Selon le décompte de l'AFP, il y a actuellement en Allemagne environ 280 revenants (sur 820 départs), au Royaume-Uni environ 450 (sur 850 départs), en France environ 210 (sur un millier de départs), aux Pays-Bas 45 revenants (sur au moins 280 départ), en Belgique environ 120 (sur environ 280 départs), en Norvège une quarantaine (sur une centaine de départs), en Suède environ 150 revenants (sur environ 300 départs), en Finlande une vingtaine de retours (sur 80 départs) et au Danemark environ 70 revenants (sur au moins 145 départs).
Politique de fermeté
En Autriche, les autorités estiment que sur les 300 apprentis-jihadistes partis (au moins la moitié sont d'origine tchétchène), une quarantaine a été tuée et une cinquantaine arrêtée à leur retour.
"Il y a deux conséquences pour les combattants autrichiens rentrant de Syrie" a indiqué à l'AFP Karl-Heinz Grunboeck, porte-parole du ministère de l'Intérieur. "La première, c'est une inculpation pour appartenance à une organisation terroriste. Un éventuel passé criminel sera également examiné.
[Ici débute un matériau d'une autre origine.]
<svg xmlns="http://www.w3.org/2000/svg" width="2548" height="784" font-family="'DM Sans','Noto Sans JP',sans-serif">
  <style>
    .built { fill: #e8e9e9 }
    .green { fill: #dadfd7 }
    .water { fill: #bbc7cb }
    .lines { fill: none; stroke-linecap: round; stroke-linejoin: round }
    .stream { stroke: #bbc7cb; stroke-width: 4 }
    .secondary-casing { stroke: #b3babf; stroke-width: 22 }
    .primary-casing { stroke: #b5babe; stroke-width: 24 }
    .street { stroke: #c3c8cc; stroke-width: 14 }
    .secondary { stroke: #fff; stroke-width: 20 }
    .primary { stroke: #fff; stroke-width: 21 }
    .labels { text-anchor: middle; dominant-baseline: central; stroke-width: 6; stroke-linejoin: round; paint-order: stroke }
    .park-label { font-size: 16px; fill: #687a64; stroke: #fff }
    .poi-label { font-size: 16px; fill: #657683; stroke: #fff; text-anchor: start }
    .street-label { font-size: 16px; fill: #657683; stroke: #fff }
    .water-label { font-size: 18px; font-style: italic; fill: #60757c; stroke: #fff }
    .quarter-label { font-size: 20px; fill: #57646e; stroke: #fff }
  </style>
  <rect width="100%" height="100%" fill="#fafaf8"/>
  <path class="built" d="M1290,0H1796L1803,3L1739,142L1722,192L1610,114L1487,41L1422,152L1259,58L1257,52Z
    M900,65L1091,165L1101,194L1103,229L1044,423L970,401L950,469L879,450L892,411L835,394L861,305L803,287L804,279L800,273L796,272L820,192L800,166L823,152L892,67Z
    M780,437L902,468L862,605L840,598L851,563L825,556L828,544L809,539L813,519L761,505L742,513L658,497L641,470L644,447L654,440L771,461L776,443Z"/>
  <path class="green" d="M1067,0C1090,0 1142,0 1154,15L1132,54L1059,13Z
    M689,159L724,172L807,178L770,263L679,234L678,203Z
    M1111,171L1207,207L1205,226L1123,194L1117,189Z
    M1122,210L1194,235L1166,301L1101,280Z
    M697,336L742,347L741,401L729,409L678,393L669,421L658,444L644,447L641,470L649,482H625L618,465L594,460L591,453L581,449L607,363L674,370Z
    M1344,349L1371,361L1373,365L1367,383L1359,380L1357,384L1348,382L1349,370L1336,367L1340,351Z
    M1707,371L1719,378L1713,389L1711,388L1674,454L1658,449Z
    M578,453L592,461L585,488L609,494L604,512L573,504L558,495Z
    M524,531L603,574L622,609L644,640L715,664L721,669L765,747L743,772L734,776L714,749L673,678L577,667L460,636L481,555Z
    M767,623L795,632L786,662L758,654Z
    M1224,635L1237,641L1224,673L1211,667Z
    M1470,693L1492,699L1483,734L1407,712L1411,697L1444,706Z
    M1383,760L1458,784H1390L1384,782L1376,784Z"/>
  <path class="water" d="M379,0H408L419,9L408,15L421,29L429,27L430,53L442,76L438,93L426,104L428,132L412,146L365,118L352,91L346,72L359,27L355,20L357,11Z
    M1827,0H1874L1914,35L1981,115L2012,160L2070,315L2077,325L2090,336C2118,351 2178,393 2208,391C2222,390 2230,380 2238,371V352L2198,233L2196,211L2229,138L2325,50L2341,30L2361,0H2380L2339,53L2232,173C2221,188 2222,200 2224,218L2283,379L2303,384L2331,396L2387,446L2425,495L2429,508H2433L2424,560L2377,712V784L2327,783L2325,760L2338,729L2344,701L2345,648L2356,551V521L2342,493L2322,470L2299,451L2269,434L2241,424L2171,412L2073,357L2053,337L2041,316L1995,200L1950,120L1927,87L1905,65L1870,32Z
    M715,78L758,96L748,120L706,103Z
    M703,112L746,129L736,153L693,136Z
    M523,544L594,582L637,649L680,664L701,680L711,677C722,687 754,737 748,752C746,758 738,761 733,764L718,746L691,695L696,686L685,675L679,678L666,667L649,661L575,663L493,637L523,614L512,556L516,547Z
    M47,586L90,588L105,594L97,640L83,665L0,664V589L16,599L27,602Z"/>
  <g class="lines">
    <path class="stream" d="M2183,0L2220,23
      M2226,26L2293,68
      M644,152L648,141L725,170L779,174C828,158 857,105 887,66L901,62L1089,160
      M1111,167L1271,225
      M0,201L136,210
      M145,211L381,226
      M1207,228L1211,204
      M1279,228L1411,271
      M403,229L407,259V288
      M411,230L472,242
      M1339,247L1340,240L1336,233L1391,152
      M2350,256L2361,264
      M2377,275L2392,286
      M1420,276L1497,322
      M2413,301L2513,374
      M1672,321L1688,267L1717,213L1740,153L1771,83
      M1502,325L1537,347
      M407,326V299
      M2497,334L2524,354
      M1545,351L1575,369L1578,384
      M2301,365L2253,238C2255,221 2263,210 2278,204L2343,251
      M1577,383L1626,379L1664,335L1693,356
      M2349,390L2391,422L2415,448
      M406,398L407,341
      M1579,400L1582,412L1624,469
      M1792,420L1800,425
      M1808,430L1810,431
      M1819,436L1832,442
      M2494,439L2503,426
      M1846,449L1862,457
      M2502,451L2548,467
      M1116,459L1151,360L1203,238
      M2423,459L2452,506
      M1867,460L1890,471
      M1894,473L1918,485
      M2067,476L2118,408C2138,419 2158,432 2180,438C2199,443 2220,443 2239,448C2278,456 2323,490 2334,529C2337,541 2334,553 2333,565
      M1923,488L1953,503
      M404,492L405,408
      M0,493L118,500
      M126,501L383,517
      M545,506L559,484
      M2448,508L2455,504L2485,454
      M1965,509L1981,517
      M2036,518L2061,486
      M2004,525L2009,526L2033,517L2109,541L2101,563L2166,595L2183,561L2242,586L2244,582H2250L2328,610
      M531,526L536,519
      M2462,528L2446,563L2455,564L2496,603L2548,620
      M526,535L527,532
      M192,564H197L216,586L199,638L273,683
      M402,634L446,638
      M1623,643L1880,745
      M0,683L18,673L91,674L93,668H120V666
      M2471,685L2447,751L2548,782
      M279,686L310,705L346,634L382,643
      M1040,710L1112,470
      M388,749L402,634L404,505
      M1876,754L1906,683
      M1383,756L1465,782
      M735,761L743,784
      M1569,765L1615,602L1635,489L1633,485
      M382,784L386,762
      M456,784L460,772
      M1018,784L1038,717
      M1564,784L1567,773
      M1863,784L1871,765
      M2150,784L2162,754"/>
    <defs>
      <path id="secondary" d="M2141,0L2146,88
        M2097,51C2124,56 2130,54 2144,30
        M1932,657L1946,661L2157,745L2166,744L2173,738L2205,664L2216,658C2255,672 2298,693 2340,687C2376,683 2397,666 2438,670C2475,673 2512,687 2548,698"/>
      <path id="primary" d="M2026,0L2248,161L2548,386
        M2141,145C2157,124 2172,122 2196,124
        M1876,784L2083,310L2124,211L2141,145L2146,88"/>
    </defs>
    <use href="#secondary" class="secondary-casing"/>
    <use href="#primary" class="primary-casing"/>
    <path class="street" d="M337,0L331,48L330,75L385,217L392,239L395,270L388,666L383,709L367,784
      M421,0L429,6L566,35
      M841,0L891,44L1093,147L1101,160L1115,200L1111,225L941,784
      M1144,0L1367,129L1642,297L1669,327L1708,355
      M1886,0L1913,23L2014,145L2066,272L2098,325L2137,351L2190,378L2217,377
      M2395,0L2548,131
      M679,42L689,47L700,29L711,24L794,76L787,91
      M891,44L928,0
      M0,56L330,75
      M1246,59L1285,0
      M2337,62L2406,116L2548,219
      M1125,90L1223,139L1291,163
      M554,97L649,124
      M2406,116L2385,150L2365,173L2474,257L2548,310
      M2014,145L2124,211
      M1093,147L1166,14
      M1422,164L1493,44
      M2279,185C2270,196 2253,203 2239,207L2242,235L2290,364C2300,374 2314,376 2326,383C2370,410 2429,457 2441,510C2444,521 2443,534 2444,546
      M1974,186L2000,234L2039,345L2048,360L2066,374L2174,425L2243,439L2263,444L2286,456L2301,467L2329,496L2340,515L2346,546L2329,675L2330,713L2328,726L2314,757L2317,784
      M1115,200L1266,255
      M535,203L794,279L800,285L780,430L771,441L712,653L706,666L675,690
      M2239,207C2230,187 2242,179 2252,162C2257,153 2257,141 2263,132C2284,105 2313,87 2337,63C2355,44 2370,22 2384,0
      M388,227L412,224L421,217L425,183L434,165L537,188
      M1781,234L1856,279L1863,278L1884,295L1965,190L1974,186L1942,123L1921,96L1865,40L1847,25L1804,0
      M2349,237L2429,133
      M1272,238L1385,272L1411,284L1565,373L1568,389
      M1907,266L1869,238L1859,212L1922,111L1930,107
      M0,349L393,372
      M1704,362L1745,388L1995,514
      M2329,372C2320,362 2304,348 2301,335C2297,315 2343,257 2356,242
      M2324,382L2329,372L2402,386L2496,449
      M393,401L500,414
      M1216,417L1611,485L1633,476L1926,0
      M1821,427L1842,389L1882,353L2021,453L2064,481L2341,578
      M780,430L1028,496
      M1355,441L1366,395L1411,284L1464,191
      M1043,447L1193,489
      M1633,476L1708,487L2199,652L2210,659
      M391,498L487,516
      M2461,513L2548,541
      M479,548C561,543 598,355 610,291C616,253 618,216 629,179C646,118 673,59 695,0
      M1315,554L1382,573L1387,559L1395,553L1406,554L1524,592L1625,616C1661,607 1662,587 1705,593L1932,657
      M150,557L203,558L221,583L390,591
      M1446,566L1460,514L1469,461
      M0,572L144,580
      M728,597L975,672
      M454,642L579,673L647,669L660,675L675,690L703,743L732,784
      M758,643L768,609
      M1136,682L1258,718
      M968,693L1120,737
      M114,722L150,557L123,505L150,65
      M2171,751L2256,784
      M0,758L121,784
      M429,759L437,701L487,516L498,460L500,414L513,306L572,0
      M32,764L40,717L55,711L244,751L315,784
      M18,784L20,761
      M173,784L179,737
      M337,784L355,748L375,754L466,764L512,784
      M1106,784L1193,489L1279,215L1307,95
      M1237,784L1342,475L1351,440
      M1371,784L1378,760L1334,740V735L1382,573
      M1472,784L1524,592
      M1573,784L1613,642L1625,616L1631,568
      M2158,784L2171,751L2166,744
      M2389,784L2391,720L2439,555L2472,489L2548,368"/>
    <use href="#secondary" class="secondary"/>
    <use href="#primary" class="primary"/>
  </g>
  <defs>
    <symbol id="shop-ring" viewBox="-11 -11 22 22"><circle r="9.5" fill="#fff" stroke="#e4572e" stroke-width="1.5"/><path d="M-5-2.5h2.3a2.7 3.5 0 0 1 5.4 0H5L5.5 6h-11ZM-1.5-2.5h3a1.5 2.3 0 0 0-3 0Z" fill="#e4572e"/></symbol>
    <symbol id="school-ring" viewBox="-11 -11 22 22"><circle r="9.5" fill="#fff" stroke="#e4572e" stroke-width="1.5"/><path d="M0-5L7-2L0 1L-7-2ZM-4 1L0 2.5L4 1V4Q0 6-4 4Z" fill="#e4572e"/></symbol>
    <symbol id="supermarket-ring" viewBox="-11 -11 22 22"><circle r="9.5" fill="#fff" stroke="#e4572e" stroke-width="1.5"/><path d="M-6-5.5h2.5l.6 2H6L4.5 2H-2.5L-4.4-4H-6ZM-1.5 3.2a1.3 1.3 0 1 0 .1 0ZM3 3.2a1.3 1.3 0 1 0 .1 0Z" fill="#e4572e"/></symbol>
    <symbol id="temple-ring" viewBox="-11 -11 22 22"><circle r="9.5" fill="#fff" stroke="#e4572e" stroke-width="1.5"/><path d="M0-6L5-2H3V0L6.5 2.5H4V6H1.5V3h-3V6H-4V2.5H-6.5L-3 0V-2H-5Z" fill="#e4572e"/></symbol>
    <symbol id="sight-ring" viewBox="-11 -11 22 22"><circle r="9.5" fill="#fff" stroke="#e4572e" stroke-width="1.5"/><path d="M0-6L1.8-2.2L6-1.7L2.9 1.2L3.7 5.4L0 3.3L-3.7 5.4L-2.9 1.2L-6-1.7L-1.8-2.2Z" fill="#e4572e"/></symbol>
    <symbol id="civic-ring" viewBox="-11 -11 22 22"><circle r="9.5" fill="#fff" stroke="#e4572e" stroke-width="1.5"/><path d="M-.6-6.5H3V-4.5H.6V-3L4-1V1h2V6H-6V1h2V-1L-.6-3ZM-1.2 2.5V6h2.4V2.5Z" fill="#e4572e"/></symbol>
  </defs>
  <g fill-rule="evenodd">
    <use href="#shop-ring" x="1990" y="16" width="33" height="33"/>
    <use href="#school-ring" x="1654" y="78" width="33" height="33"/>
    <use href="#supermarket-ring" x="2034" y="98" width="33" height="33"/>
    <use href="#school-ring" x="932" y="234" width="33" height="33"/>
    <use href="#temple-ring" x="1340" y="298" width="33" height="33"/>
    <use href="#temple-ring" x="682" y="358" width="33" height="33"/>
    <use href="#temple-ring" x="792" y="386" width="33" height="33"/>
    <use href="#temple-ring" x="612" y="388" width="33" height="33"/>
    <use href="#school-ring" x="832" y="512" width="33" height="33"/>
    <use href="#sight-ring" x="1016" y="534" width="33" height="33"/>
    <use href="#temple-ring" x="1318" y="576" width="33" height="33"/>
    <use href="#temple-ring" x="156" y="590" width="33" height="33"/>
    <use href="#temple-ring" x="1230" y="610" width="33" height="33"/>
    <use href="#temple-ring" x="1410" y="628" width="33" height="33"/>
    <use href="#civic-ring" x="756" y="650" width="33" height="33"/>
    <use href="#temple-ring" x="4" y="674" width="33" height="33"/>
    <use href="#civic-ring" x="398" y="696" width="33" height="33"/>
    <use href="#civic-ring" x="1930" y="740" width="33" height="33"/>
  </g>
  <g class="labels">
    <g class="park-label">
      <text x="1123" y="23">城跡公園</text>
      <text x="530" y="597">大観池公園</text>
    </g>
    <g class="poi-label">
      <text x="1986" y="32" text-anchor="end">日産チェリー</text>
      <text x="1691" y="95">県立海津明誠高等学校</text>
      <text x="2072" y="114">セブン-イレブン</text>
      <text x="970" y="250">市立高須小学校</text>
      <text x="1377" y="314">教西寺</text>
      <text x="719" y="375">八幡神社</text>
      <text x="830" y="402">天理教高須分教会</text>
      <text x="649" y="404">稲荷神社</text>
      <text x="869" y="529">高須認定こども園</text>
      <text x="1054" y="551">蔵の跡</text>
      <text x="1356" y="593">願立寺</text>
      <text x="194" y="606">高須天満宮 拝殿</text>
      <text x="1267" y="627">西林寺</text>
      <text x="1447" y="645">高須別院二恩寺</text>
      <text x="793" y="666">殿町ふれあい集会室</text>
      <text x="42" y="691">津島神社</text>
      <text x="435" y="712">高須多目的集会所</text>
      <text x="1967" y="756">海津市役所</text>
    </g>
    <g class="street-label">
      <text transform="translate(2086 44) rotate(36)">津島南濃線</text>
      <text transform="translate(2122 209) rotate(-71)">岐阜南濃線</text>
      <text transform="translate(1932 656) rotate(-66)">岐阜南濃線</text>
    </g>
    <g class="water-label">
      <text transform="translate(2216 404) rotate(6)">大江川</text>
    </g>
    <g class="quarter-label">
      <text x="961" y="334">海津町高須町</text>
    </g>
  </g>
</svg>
Puis, ils seront soumis à une surveillance policière, pour évaluer les risques qu'ils pourraient représenter".
Pour Phil Gurski, chercheur au Centre international pour le contre-terrorisme de La Haye, "en plus des risques d'implication des combattants étrangers dans des actions terroristes, les États ne savent pas vraiment quoi faire de ceux qui vont revenir".
"Certains vont rentrer traumatisés, certains blessés, d'autres voudront renier l'EI et ses méthodes barbares mais certains pourraient avoir gardé la volonté de radicaliser leur entourage", ajoute-t-il.
Faute d'une politique ou d'une directive commune aux pays de l'UE, les gouvernements appliquent une politique de fermeté, avec emprisonnement dès que des charges suffisantes peuvent être étayées, comparution en justice et surveillance policière.
Quelques expériences tentent de jouer la carte du dialogue. Ainsi la ville danoise d'Aarhus a entamé dès 2007 un programme de réhabilitation, à base de mesures d'accompagnement, afin d'aider les jihadistes de retour ou ceux qui auraient eu la volonté de partir à trouver un emploi, une formation et un logement.